──────── Data extracts ────────

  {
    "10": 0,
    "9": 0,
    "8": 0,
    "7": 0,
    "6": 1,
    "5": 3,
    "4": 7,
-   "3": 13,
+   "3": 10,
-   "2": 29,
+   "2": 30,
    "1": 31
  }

────────
──────── Data extracts ────────

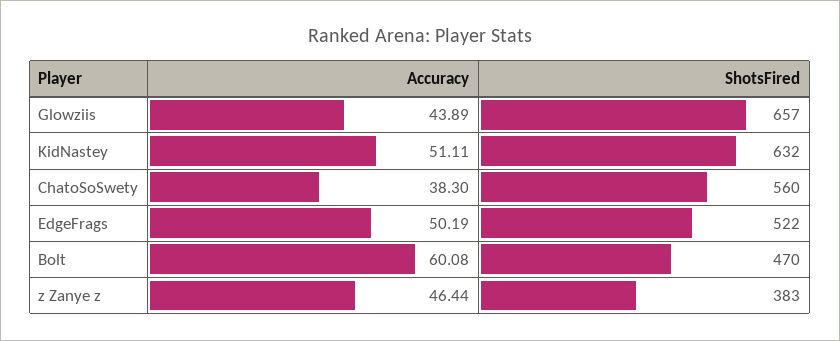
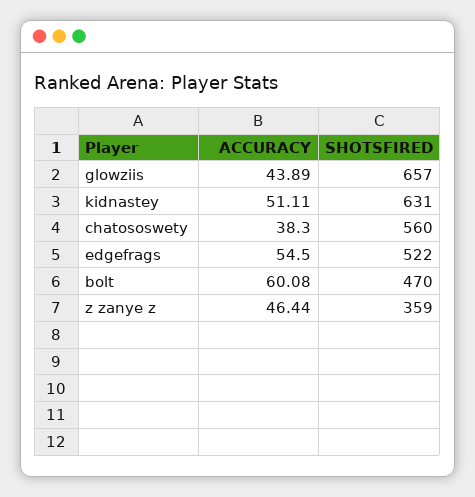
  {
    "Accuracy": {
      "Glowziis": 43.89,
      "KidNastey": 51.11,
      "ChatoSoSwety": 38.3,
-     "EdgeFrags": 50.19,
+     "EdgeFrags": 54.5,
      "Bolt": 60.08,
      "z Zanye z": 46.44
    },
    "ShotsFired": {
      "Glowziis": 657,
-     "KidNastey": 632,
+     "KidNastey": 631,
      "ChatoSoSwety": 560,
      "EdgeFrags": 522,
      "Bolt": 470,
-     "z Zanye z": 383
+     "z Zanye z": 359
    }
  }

────────

Task description -
Go through the listing and copy each line that includes the string "EdgeFrags".

Task result -
-     "EdgeFrags": 50.19,
+     "EdgeFrags": 54.5,
      "EdgeFrags": 522,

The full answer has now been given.